#### BRANO DI LETTURA:
L’ immagine più incoraggiante degli ultimi mesi – che eclissa persino il coraggio e la dignità dei combattenti civili contro il dispotismo in Siria e in Libia, è stato vedere Hoshyar Zebari che arriva a Parigi per chiedere un’azione forte contro il regime corrotto del colonnello Muammar Gheddafi. Così il ministro degli Esteri dell’Iraq e il nuovo capo della Lega Araba, contribuivano a inclinare l’intero asse della diplomazia locale contro il governo assolutista.

Nel mese di maggio, l’Iraq ospiterà il vertice della Lega Araba, e sarà certamente divertente e altamente istruttivo vedere se i leader arabi avranno il coraggio, o magari l’abilità, di lasciare le loro capitali per parteciparvi. L’intera scena è particolarmente interessante per quelli di noi che ricordano Zebari come militante specializzato nell’esilio quale era 10 anni fa, mentre cercava di difendere il suo popolo esiliato dagli effetti delle armi chimiche di Saddam Hussein.

#### DATI RIPORTATI:
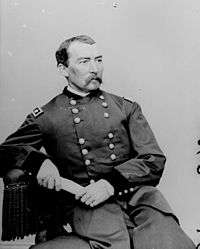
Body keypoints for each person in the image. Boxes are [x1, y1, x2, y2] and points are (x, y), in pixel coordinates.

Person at [0, 35, 195, 249]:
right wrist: (39, 162)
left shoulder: (125, 107)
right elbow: (6, 150)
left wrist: (110, 183)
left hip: (140, 198)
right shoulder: (48, 115)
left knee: (171, 243)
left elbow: (153, 159)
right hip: (87, 204)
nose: (95, 68)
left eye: (99, 60)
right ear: (63, 69)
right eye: (84, 61)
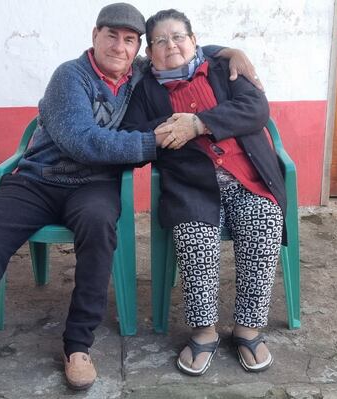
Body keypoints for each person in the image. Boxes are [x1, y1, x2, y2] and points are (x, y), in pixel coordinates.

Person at [0, 3, 262, 398]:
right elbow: (84, 141)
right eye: (111, 35)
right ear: (94, 36)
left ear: (137, 49)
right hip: (38, 180)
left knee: (99, 230)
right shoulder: (70, 76)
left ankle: (78, 346)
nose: (119, 46)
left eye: (129, 40)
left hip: (93, 185)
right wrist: (153, 140)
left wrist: (228, 51)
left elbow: (177, 46)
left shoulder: (140, 72)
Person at [120, 9, 287, 376]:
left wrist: (199, 124)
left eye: (178, 36)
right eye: (160, 41)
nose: (171, 46)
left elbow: (256, 108)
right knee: (195, 237)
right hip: (192, 185)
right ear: (150, 52)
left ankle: (248, 328)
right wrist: (168, 127)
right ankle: (204, 331)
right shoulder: (146, 87)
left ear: (194, 40)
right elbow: (132, 131)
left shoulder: (222, 68)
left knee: (263, 224)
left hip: (248, 177)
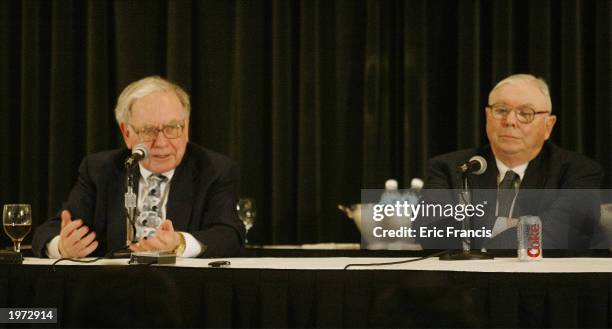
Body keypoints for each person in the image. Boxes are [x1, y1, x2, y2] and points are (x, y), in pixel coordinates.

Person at [32, 76, 245, 258]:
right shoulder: (100, 169)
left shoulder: (215, 169)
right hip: (108, 289)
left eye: (173, 128)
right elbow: (48, 231)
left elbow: (230, 235)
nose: (161, 142)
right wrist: (61, 246)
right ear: (127, 133)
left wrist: (179, 243)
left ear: (186, 126)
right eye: (149, 130)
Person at [416, 74, 604, 251]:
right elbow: (431, 232)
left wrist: (483, 239)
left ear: (548, 125)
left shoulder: (579, 172)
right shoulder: (451, 168)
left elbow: (561, 235)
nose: (510, 121)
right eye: (501, 110)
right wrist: (508, 226)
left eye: (525, 113)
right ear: (487, 116)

#### ATTIVITÀ PROPOSTE:
1. Modifica, per favore, il brano su Zebari e la Lega Araba: riscrivilo a partire da "L’ immagine più" e proseguendo fino a "il governo assolutista.", mettendo "Bruxelles" al posto di "Parigi".
2. Riprendi il brano su Zebari e la Lega Araba dal punto in cui si ferma.
I record non servono per svolgere l'esercizio.

#### RISULTATI:
1.
L’ immagine più incoraggiante degli ultimi mesi – che eclissa persino il coraggio e la dignità dei combattenti civili contro il dispotismo in Siria e in Libia, è stato vedere Hoshyar Zebari che arriva a Bruxelles per chiedere un’azione forte contro il regime corrotto del colonnello Muammar Gheddafi. Così il ministro degli Esteri dell’Iraq e il nuovo capo della Lega Araba, contribuivano a inclinare l’intero asse della diplomazia locale contro il governo assolutista.

2.
Qualcuno riesce a immaginare come la primavera araba avrebbe avuto luogo se uno stato chiave arabo, ricco di petrolio e pesantemente armato, con una miriade di interventi negli affari dei suoi vicini e una storia di totale repressione di massa contro i propri civili, fosse ancora proprietà privata di una sadica famiglia criminale?Aver avuto l’Iraq sull’altro piatto della bilancia fin dall’inizio è stato un vantaggio trascurato e non riconosciuto la cui ampiezza è impossibile da calcolare. E l’influenza dell’Iraq sull’equazione libica è stata ugualmente positiva in modi che sono spesso trascurati. Sul primo punto, devo ammettere che i manifestanti egiziani e tunisini  ma anche altri non sono scesi in piazza sventolando bandiere irachene per emulazione. (Anche se Saad-Eddin Ibrahim, uno dei padrini intellettuali del movimento democratico egiziano, ha salutato pubblicamente la caduta di Saddam come un’ispirazione, e molti leader della prima "primavera" libanese hanno parlato apertamente negli stessi termini.)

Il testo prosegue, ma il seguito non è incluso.